Start of Data provided

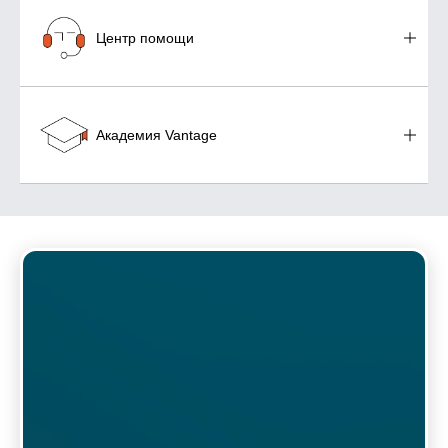
Центр помощи
Академия Vantage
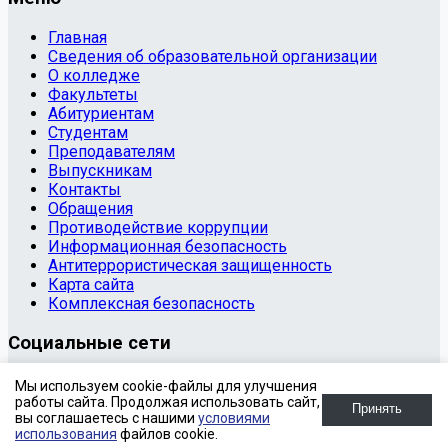
Главная
Сведения об образовательной организации
О колледже
Факультеты
Абитуриентам
Студентам
Преподавателям
Выпускникам
Контакты
Обращения
Противодействие коррупции
Информационная безопасность
Антитеррористическая защищенность
Карта сайта
Комплексная безопасность
Социальные сети
© 2020 Государственное бюджетное профессиональное
Мы используем cookie-файлы для улучшения
образовательное учреждение «Копейский
работы сайта. Продолжая использовать сайт,
Принять
вы соглашаетесь с нашими
условиями
политехнический колледж имени С.В. Хохрякова»
использования
файлов cookie.
SIMAI-SF4: Сайт университета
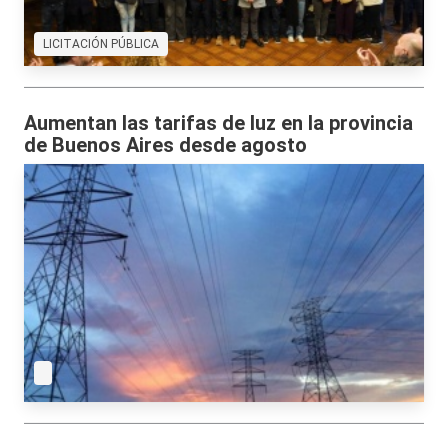
LICITACIÓN PÚBLICA
Aumentan las tarifas de luz en la provincia
de Buenos Aires desde agosto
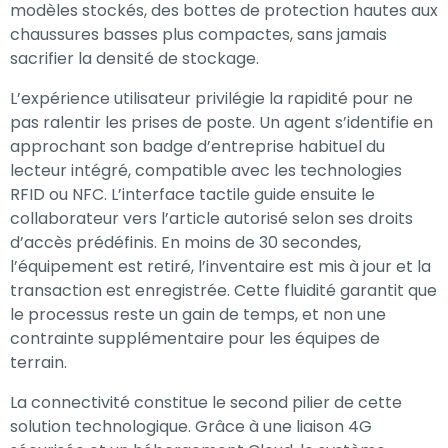
modèles stockés, des bottes de protection hautes aux
chaussures basses plus compactes, sans jamais
sacrifier la densité de stockage.
L’expérience utilisateur privilégie la rapidité pour ne
pas ralentir les prises de poste. Un agent s’identifie en
approchant son badge d’entreprise habituel du
lecteur intégré, compatible avec les technologies
RFID ou NFC. L’interface tactile guide ensuite le
collaborateur vers l’article autorisé selon ses droits
d’accès prédéfinis. En moins de 30 secondes,
l’équipement est retiré, l’inventaire est mis à jour et la
transaction est enregistrée. Cette fluidité garantit que
le processus reste un gain de temps, et non une
contrainte supplémentaire pour les équipes de
terrain.
La connectivité constitue le second pilier de cette
solution technologique. Grâce à une liaison 4G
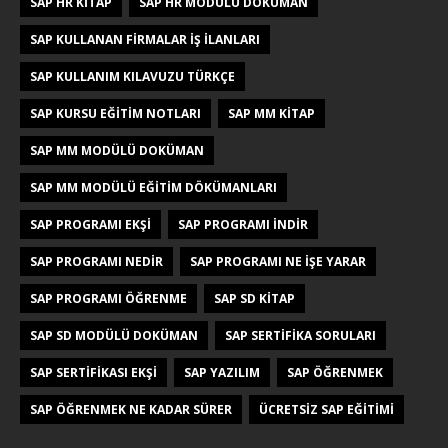
SAP HR KITAP
SAP HR MODÜLÜ DOKÜMAN
SAP KULLANAN FIRMALAR IŞ ILANLARI
SAP KULLANIM KILAVUZU TÜRKÇE
SAP KURSU EĞITIM NOTLARI
SAP MM KITAP
SAP MM MODÜLÜ DOKÜMAN
SAP MM MODÜLÜ EĞITIM DÖKÜMANLARI
SAP PROGRAMI EKŞI
SAP PROGRAMI INDIR
SAP PROGRAMI NEDIR
SAP PROGRAMI NE IŞE YARAR
SAP PROGRAMI ÖĞRENME
SAP SD KITAP
SAP SD MODÜLÜ DOKÜMAN
SAP SERTIFIKA SORULARI
SAP SERTIFIKASI EKŞI
SAP YAZILIM
SAP ÖĞRENMEK
SAP ÖĞRENMEK NE KADAR SÜRER
ÜCRETSIZ SAP EĞITIMI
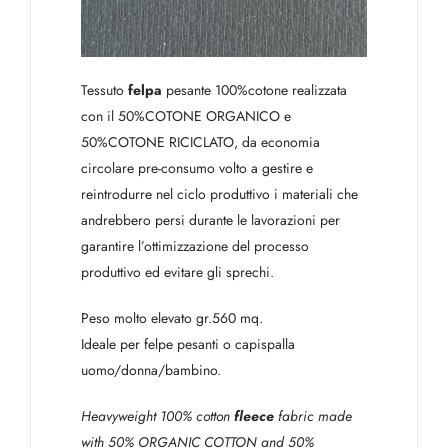
Tessuto
felpa
pesante 100%cotone realizzata
con il 50%COTONE ORGANICO e
50%COTONE RICICLATO, da economia
circolare pre-consumo volto a gestire e
reintrodurre nel ciclo produttivo i materiali che
andrebbero persi durante le lavorazioni per
garantire l’ottimizzazione del processo
produttivo ed evitare gli sprechi.
Peso molto elevato gr.560 mq.
Ideale per felpe pesanti o capispalla
uomo/donna/bambino.
Heavyweight 100% cotton
fleece
fabric made
with 50% ORGANIC COTTON and 50%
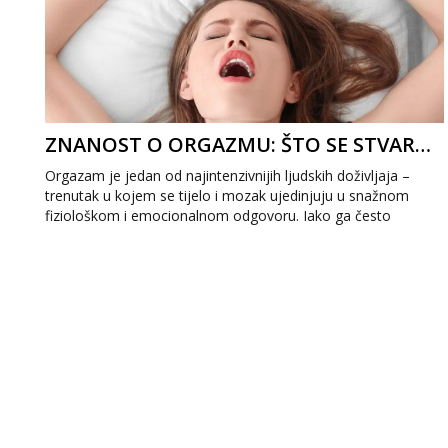
ZNANOST O ORGAZMU: ŠTO SE STVARNO DOGAĐA U TVOM MOZGU I TIJELU
Orgazam je jedan od najintenzivnijih ljudskih doživljaja –
trenutak u kojem se tijelo i mozak ujedinjuju u snažnom
fiziološkom i emocionalnom odgovoru. Iako ga često
povezujemo s užitkom,...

End of Data provided

§ **Work to be completed**:
Scan the data above and report each line in which "PROGRAMI" is present.

§ **Problem solution**:
SAP PROGRAMI EKŞI
SAP PROGRAMI INDIR
SAP PROGRAMI NEDIR
SAP PROGRAMI NE IŞE YARAR
SAP PROGRAMI ÖĞRENME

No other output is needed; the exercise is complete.